Sur plus de 20 animaux, l'équipe a réussi à presque 100 pour cent de la transplantation, dit Smith. Ils ont survécu et ont favorisé la croissance de l'hôte d'une manière étonnante. De plus, bien que le tissu nerveux ne soit pas le leur, le corps des rats a accepté les greffes sans utiliser d'immunosuppresseur. L'équipe prévoit maintenant de tester la procédure sur des animaux plus gros.
Les axones doivent croître rapidement, avant que la partie du nerf sectionné détachée du neurone ne meure. En fait, nous cultivons [les axones] plus rapidement que ce que l'on pense possible, explique Smith, notant qu'ils peuvent faire pousser des axones jusqu'à un centimètre par jour, alors qu'auparavant, les axones dans les plats poussaient d'environ 1 millimètre par jour.
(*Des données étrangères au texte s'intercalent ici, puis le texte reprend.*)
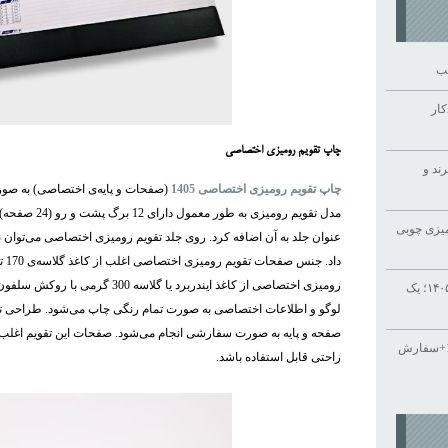
سب
کار
چاپ تقویم رومیزی اختصاصی
ند و
چاپ تقویم رومیزی اختصاصی 1405
(صفحات و پایه‌ی اختصاصی) به صورت
مدل تقویم رومیزی 
یزی چوبی
عنوان جلد به آن اضافه کرد. روی جلد تقویم رومیزی اختصاصی می‌توان نام
رومیزی اختصاصی از کاغذ ایندربرد یا گلاس
راهنمای خرید سررسید تبلیغاتی ۱۴۰۵؛ یک
لوگو و اطلاعات اختصاصی به صورت تمام رنگی چاپ می‌شود. طراحی ت
صفحه و پایه به صورت سفارشی انجام می‌شود. صفحات این تقویم اغلب ب
چاپ تقویم رومیزی تبلیغاتی 1405+سفارش
راحتی قابل استفاده باشد.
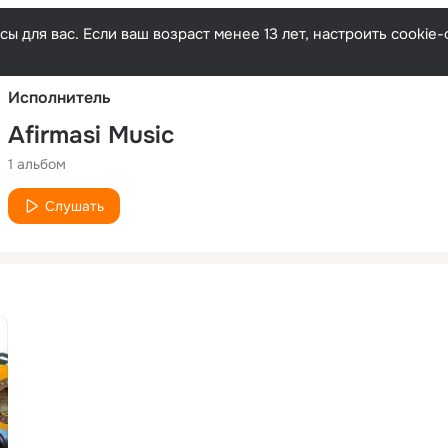
Русски
ы для вас. Если ваш возраст менее 13 лет, настроить cooki
Исполнитель
Afirmasi Music
1 альбом
Слушать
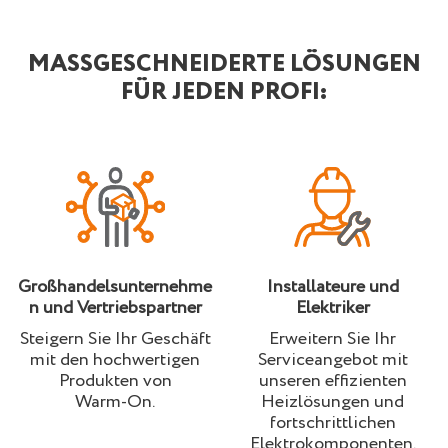
MASSGESCHNEIDERTE LÖSUNGEN F
ÜR JEDEN PROFI:
Großhandelsunternehme
Installateure und
n und Vertriebspartner
Elektriker
Steigern Sie Ihr Geschäft
Erweitern Sie Ihr
mit den hochwertigen
Serviceangebot mit
Produkten von
unseren effizienten
Warm-On.
Heizlösungen und
fortschrittlichen
Elektrokomponenten.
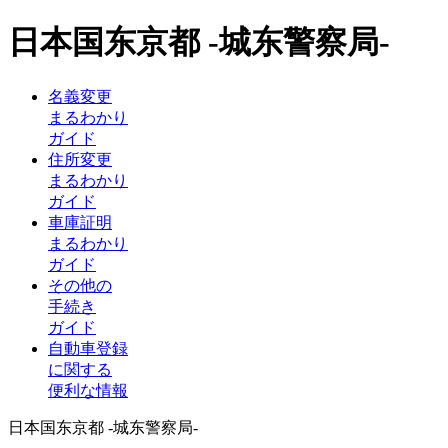
日本国东京都 -城东警察局-
名義変更
まるわかり
ガイド
住所変更
まるわかり
ガイド
車庫証明
まるわかり
ガイド
その他の
手続き
ガイド
自動車登録
に関する
便利な情報
日本国东京都 -城东警察局-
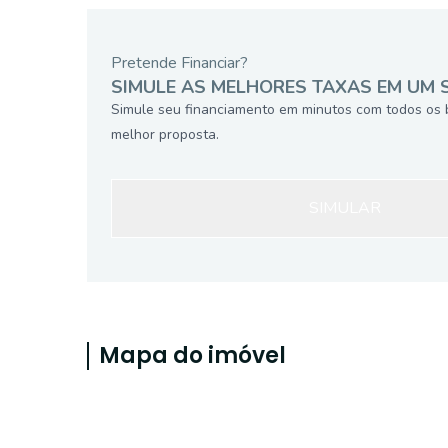
Pretende Financiar?
SIMULE AS MELHORES TAXAS EM UM 
Simule seu financiamento em minutos com todos os 
melhor proposta.
SIMULAR
Mapa do imóvel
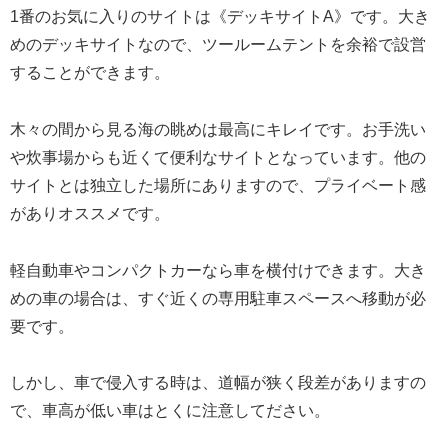
1番のお気に入りのサイトは《デッキサイトA》です。大き
めのデッキサイトなので、ツールームテントを余裕で設営
することができます。
木々の間から見る海の眺めは最高にキレイです。お手洗い
や炊事場からも近くて便利なサイトとなっています。他の
サイトとは独立した場所にありますので、プライベート感
がありオススメです。
軽自動車やコンパクトカーなら車を横付けできます。大き
めの車の場合は、すぐ近くの専用駐車スペースへ移動が必
要です。
しかし、車で侵入する時は、道幅が狭く段差がありますの
で、車高が低い車はとくに注意してださい。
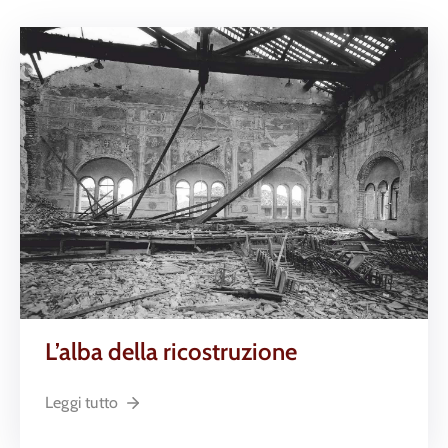
L’alba della ricostruzione
Leggi tutto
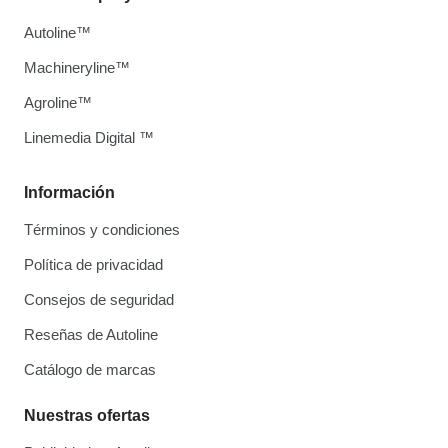
Autoline™
Machineryline™
Agroline™
Linemedia Digital ™
Información
Términos y condiciones
Política de privacidad
Consejos de seguridad
Reseñas de Autoline
Catálogo de marcas
Nuestras ofertas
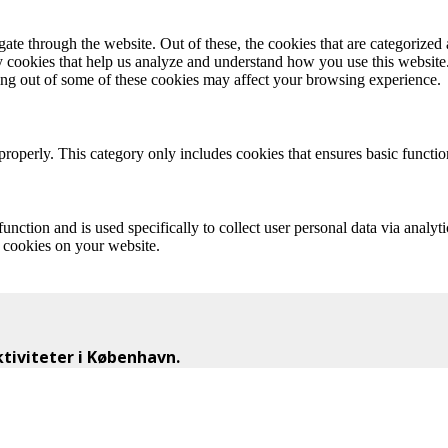
e through the website. Out of these, the cookies that are categorized a
rty cookies that help us analyze and understand how you use this websit
ting out of some of these cookies may affect your browsing experience.
properly. This category only includes cookies that ensures basic functio
function and is used specifically to collect user personal data via anal
e cookies on your website.
iviteter i København.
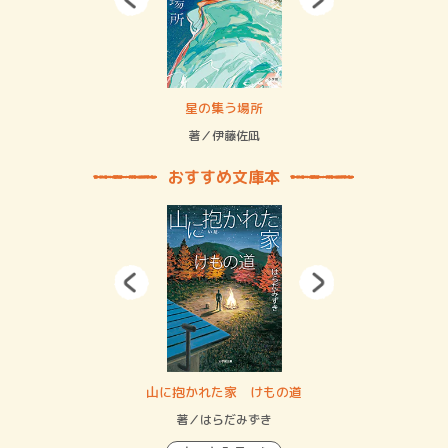
 二重拘束の…
星の集う場所
記憶
緒
著／伊藤佐凪
著／
おすすめ文庫本
・システム
山に抱かれた家 けもの道
神
イン…
著／はらだみずき
著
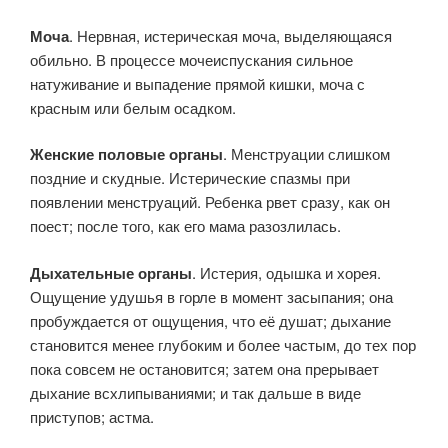
Моча
. Нервная, истерическая моча, выделяющаяся
обильно. В процессе мочеиспускания сильное
натуживание и выпадение прямой кишки, моча с
красным или белым осадком.
Женские половые органы
. Менструации слишком
поздние и скудные. Истерические спазмы при
появлении менструаций. Ребенка рвет сразу, как он
поест; после того, как его мама разозлилась.
Дыхательные органы
. Истерия, одышка и хорея.
Ощущение удушья в горле в момент засыпания; она
пробуждается от ощущения, что её душат; дыхание
становится менее глубоким и более частым, до тех пор
пока совсем не остановится; затем она прерывает
дыхание всхлипываниями; и так дальше в виде
приступов; астма.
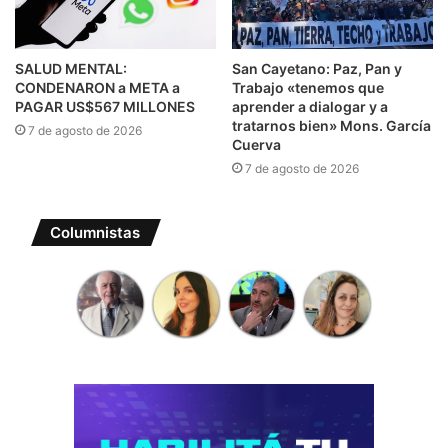
SALUD MENTAL:
San Cayetano: Paz, Pan y
CONDENARON a META a
Trabajo «tenemos que
PAGAR US$567 MILLONES
aprender a dialogar y a
tratarnos bien» Mons. García
7 de agosto de 2026
Cuerva
7 de agosto de 2026
Columnistas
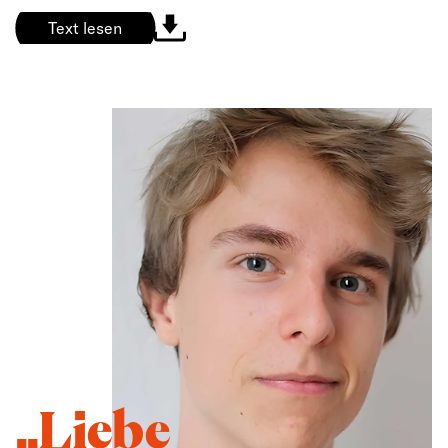
Text lesen
„Liebe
Ce que j'aime à ce sujet, c'est qu'il adopte une approche différente des approches biologiques standard, dit Jennifer Elisseeff , professeur adjoint de génie biomédical à l'Université Johns Hopkins. Elle ajoute qu'un obstacle majeur à la régénération nerveuse est de faire croître les nerfs assez rapidement. Ce serait un moyen plus efficace d'induire la régénération, dit-elle. Cela l'accélère vraiment.
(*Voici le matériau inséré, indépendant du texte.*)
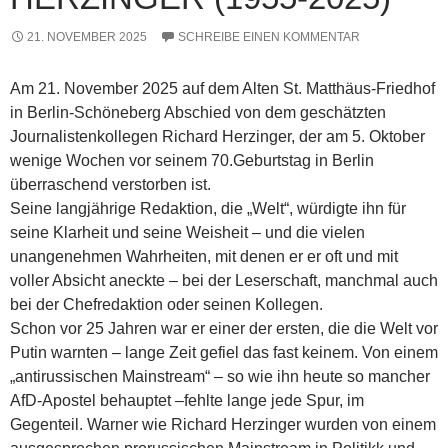
21. NOVEMBER 2025
SCHREIBE EINEN KOMMENTAR
Am 21. November 2025 auf dem Alten St. Matthäus-Friedhof
in Berlin-Schöneberg Abschied von dem geschätzten
Journalistenkollegen Richard Herzinger, der am 5. Oktober
wenige Wochen vor seinem 70.Geburtstag in Berlin
überraschend verstorben ist.
Seine langjährige Redaktion, die „Welt“, würdigte ihn für
seine Klarheit und seine Weisheit – und die vielen
unangenehmen Wahrheiten, mit denen er er oft und mit
voller Absicht aneckte – bei der Leserschaft, manchmal auch
bei der Chefredaktion oder seinen Kollegen.
Schon vor 25 Jahren war er einer der ersten, die die Welt vor
Putin warnten – lange Zeit gefiel das fast keinem. Von einem
„antirussischen Mainstream“ – so wie ihn heute so mancher
AfD-Apostel behauptet –fehlte lange jede Spur, im
Gegenteil. Warner wie Richard Herzinger wurden von einem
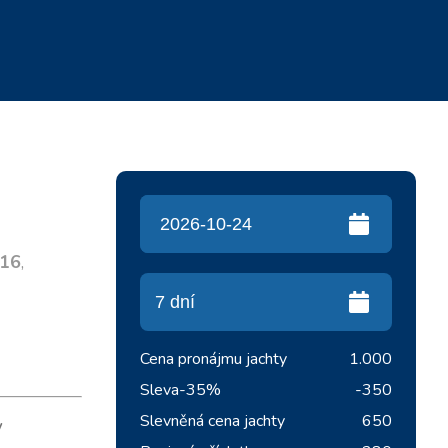
16
,
Cena pronájmu jachty
1.000
Sleva
-35%
-350
Slevněná cena jachty
650
v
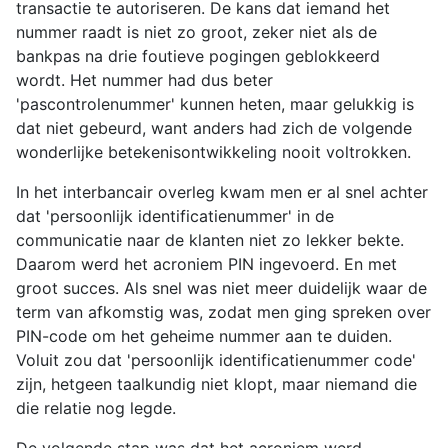
transactie te autoriseren. De kans dat iemand het
nummer raadt is niet zo groot, zeker niet als de
bankpas na drie foutieve pogingen geblokkeerd
wordt. Het nummer had dus beter
'pascontrolenummer' kunnen heten, maar gelukkig is
dat niet gebeurd, want anders had zich de volgende
wonderlijke betekenisontwikkeling nooit voltrokken.
In het interbancair overleg kwam men er al snel achter
dat 'persoonlijk identificatienummer' in de
communicatie naar de klanten niet zo lekker bekte.
Daarom werd het acroniem PIN ingevoerd. En met
groot succes. Als snel was niet meer duidelijk waar de
term van afkomstig was, zodat men ging spreken over
PIN-code om het geheime nummer aan te duiden.
Voluit zou dat 'persoonlijk identificatienummer code'
zijn, hetgeen taalkundig niet klopt, maar niemand die
die relatie nog legde.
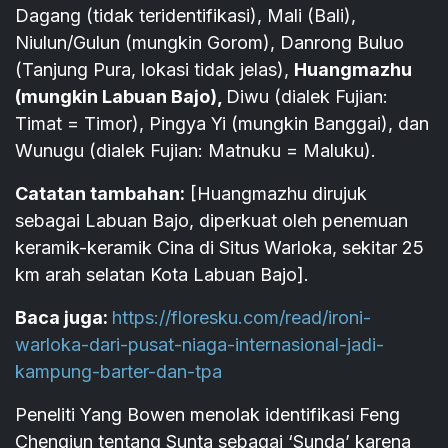
Dagang (tidak teridentifikasi), Mali (Bali),
Niulun/Gulun (mungkin Gorom), Danrong Buluo
(Tanjung Pura, lokasi tidak jelas),
Huangmazhu
(mungkin Labuan Bajo),
Diwu (dialek Fujian:
Timat = Timor), Pingya Yi (mungkin Banggai), dan
Wunugu (dialek Fujian: Matnuku = Maluku).
Catatan tambahan:
[Huangmazhu dirujuk
sebagai Labuan Bajo, diperkuat oleh penemuan
keramik-keramik Cina di Situs Warloka, sekitar 25
km arah selatan Kota Labuan Bajo].
Baca juga:
https://floresku.com/read/ironi-
warloka-dari-pusat-niaga-internasional-jadi-
kampung-barter-dan-tpa
Peneliti Yang Bowen menolak identifikasi Feng
Chengjun tentang Sunta sebagai ‘Sunda’ karena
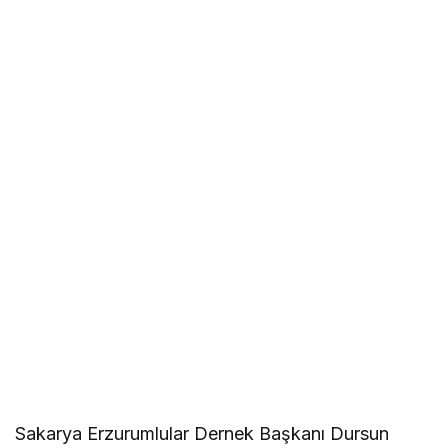
Sakarya Erzurumlular Dernek Başkanı Dursun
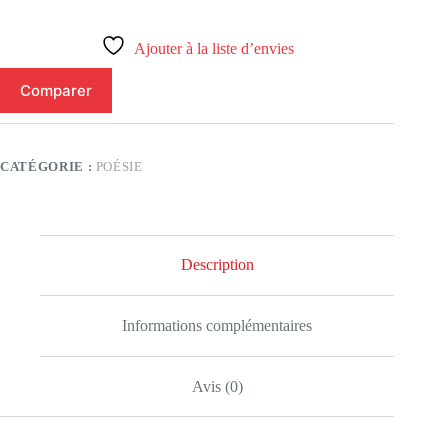
Dominique
Ajouter à la liste d’envies
Comparer
CATÉGORIE :
POÉSIE
Description
Informations complémentaires
Avis (0)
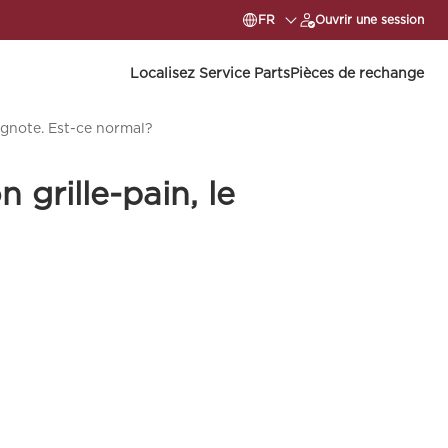
FR
Ouvrir une session
Localisez Service Parts
Pièces de rechange
clignote. Est-ce normal?
n grille-pain, le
Il s'agit d'une approche très intéressante qui démontre comment les approches de bio-ingénierie et de thérapie cellulaire peuvent être combinées pour résoudre un problème médical important, explique Ali Khademhosseini , professeur adjoint à l'Université Harvard qui travaille sur l'ingénierie tissulaire. Le pontage de la colonne vertébrale sectionnée en utilisant le processus qui a été décrit est très prometteur. Il ajoute que les chercheurs doivent encore obtenir des résultats chez les primates et les humains, ainsi que démontrer l'efficacité de la technique dans le traitement de différentes lésions nerveuses.